Kianna Berlatsky-Gorrell buried two three-pointers to open the final quarter and give the Eagles a 40-31 edge. Then, with less than four minutes remaining, the Eagles scored on three straight possessions to put the game out of reach — Myejoi Williams (eight points) converted a putback layup and another bucket on a baseline out-of-bounds play, and Courtney Sutherland (11 points) hit a short jumper for a 48-35 advantage with 2:10 left.  

Rantoul’s effort in the final quarter started with Mosley’s work defending the perimeter, jumping passing lanes and poking the ball from the Grey Ghost guards.

“She’s one of our biggest leaders,” Reed said. “She’s not so much of a vocal leader but more of a leader by example. They feed off that. She doesn’t really say too much. Myejoi is our most vocal leader on the team, and they respect her. But a lot of them like Jada and kind of look up to her.”

Emma Mihaly and Sutherland opened the game by knocking down three-pointer apiece, and Aliya Wright’s putback off a missed free throw tied the score at 11. Wright then pulled down an offensive rebound and fed Tanaya Young, who hit a floater for a 13-11 lead to end the period.

In the second quarter, Mosley came up with steals on two straight possessions, converting a layup on the first and then watching Sutherland knock down a three-pointer off the second takeaway.

Sutherland made another three before Williams’ drop step into the lane for a basket off the glass helped give the Eagles a 25-24 halftime advantage.

“I’ve been telling Courtney in practice with these last two weeks off, ‘It’s going to be important for you to keep shooting,” Reed said. “Nobody on this team is like you shooting.’ She’s that type of player. I told her I’m not going to try and change her game. She’s been doing this for a while, and this is my first year coming in. I’ve watched her over the years, and threes are her thing.”

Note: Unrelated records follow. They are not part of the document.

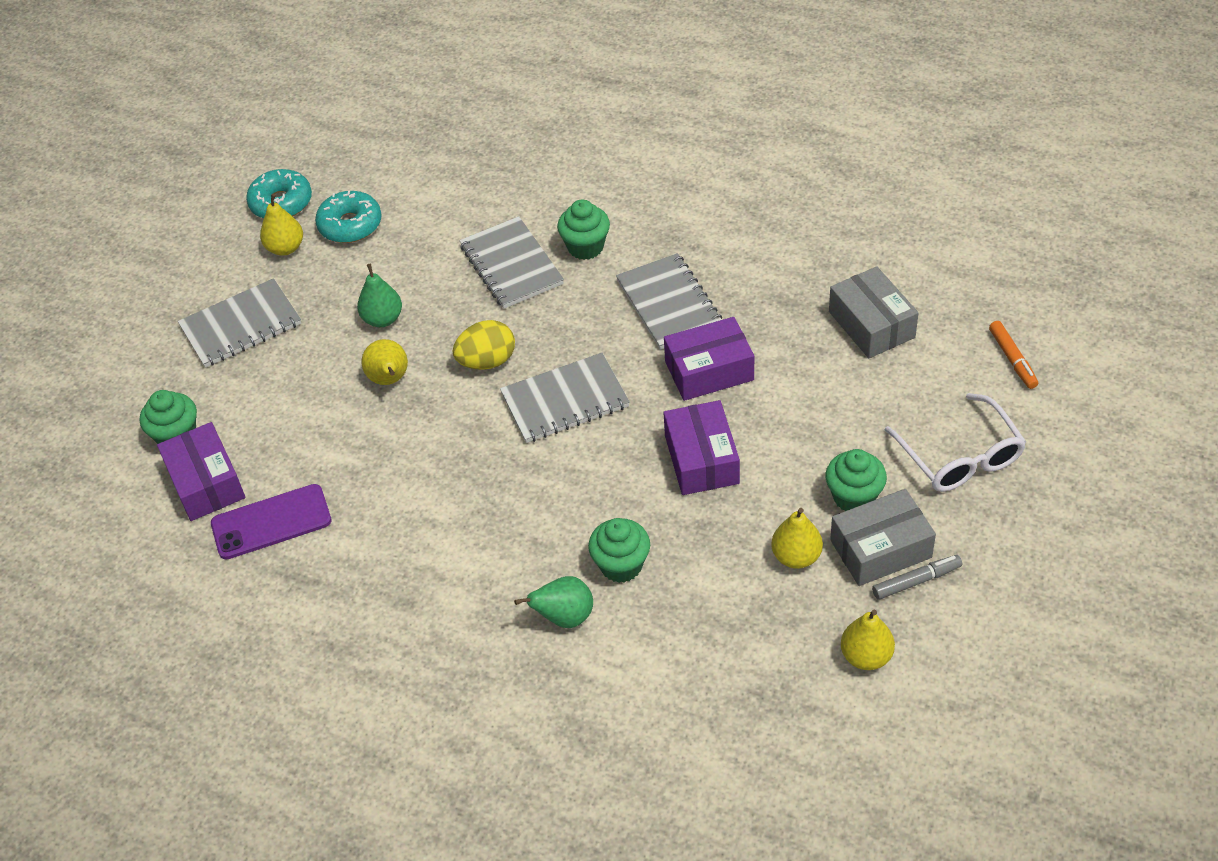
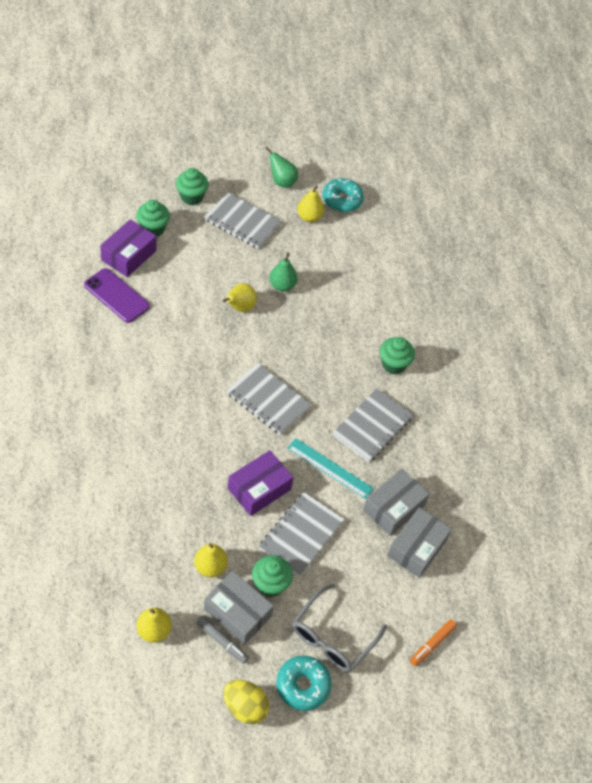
camera: 50 degrees right, 5 degrees up
turquoise donut [315,191,382,243] -> turquoise donut moved to [276,656,332,711]
yellow egg [453,320,515,370] -> yellow egg moved to [223,680,269,724]
grey notebook [459,216,564,309] -> grey notebook moved to [259,492,344,577]
green pear [514,576,593,628] -> green pear moved to [265,147,298,188]
green cupcake [588,518,650,583] -> green cupcake moved to [176,168,209,205]
purple box [664,317,754,401] -> turquoise ruler [288,438,374,499]
white glasses [885,393,1026,492] -> grey glasses [293,584,387,672]
none -> grey box [363,469,430,536]

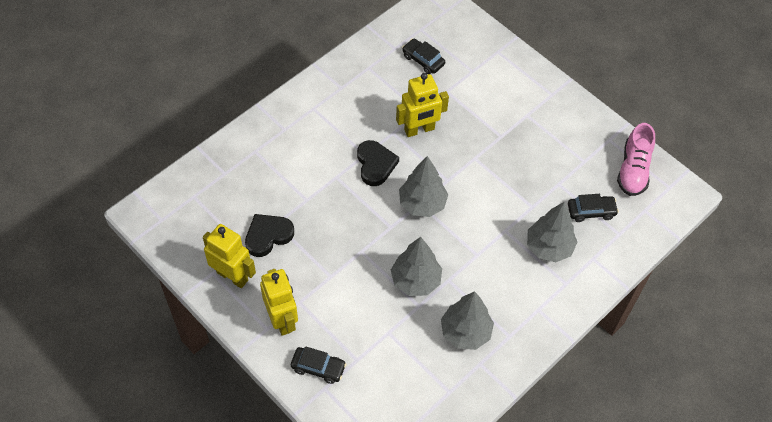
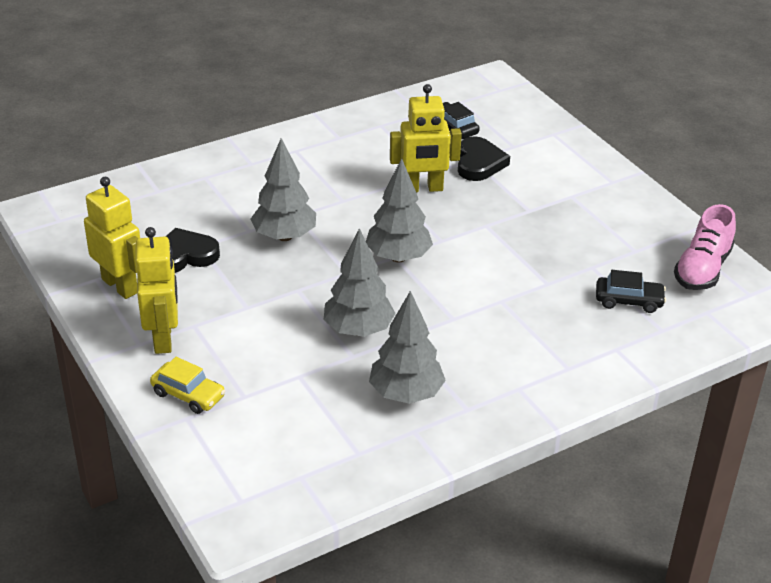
camera: 15 degrees right, 20 degrees down
black car [291,346,346,384] -> yellow car [150,357,225,414]
black heart [357,140,399,186] -> black heart moved to [458,136,510,181]
grey tree [527,202,577,262] -> grey tree moved to [250,138,316,241]

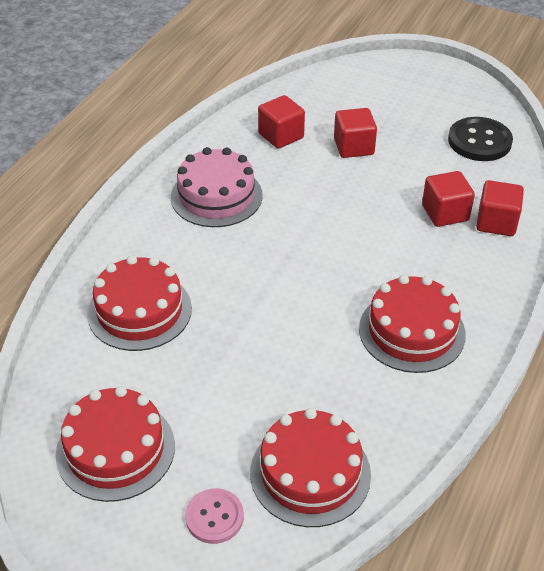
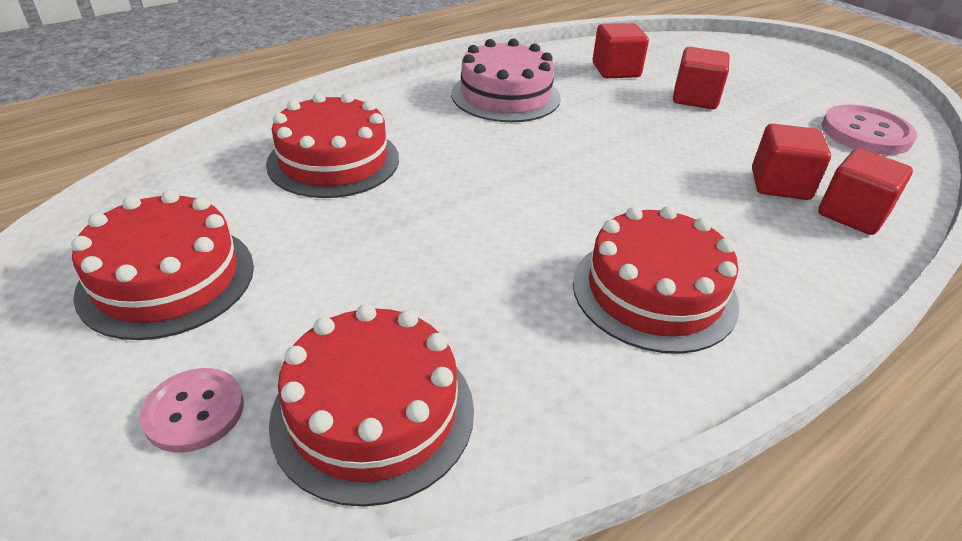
camera: 25 degrees right, 5 degrees down
black button [448,117,513,161] -> pink button [822,104,917,155]

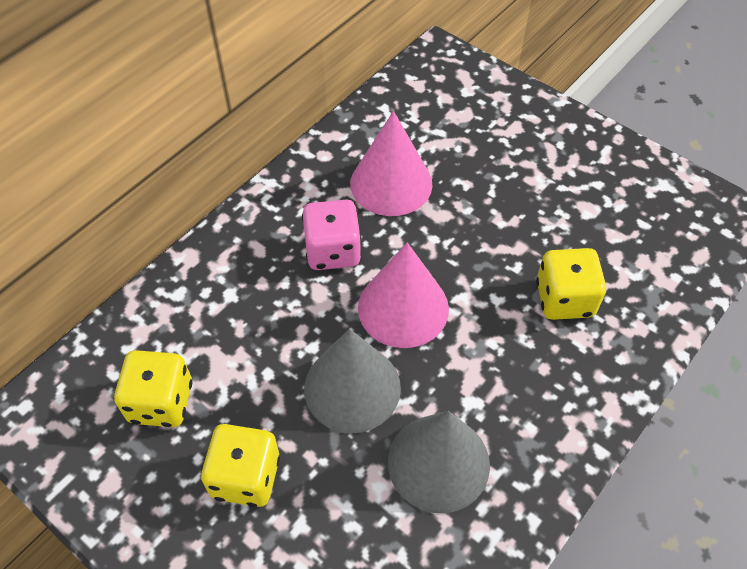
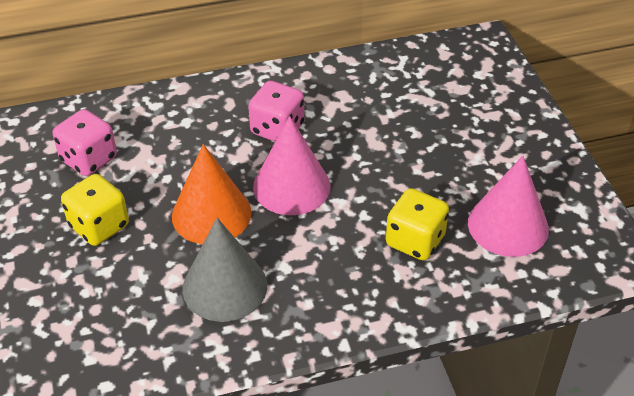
camera: 35 degrees right, 10 degrees down
yellow dice [114,350,192,427] -> pink dice [53,109,117,176]
grey cone [304,329,401,433] -> orange cone [172,144,252,244]
pink cone [351,111,433,216] -> pink cone moved to [468,156,549,257]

The Eagles shot 10-for-33 from the field and 1-for-7 at the free throw line in the first half, and ball security was an issue that kept IVC within striking distance — Rantoul committed 10 turnovers in the half while forcing 15.

But in the third quarter, the Eagles committed just two turnovers and forced eight, including a Young steal-and-layup, despite shooting 4-for-18 in the quarter. Rantoul finished the game 20-for-70 on field goal attempts and 4-for-15 at the free throw line.

“That’s way more than we’ve ever shot,” Reed said of the 70 attempts. “I’ve said we’ve been trying to constantly work at being more fast-paced so we get more (points) in transition. It’s a better opportunity to put points up, but also the pressure on them really helps. That’s our biggest change in the second part of this season so that’s great we could (force) 30 turnovers.

“Sticking to that man-to-man changes the whole tempo of the game. And having them get into transition instead of getting a steal and just walking the ball up the floor, that’s not going to work.”

Saturday’s game was the first for the Eagles since Dec. 17, a layoff of 19 days, and they had two weeks off from practice before getting into the gym Dec. 29.

“We did (feel an effect from the layoff),” Mosley said. “The first practice back was rough. We felt out of shape, but I feel like the work we put in paid off. I think we liked (the layoff), but when we got back in the gym, I think we were thinking we should’ve played in a tournament or something to stay in shape.”

Reed was not happy about the long wait between games initially, but she believes in the end the break was beneficial.

“At first I was definitely really upset. I was really worried about that because everyone else was playing in tournaments. But I think the rest really helped. Them having the rest time I think helped them physically and mentally, and it helped them get themselves together,” Reed said. “At first I thought, ‘This is going to be horrible.’ But as time went on, it actually helped us define ourselves and helped me process, ‘What are we going to do now?’

“This second half of the season, there are going to be some big teams and big games, and they like to push the ball. And I’m thinking, ‘We have the same speed and same all-around talent as them, so why can’t we do the same thing?’ These last two weeks have really opened my eyes and the players’ eyes, and they’ve all been feeding into that energy and wanting the same things that I’ve wanted.”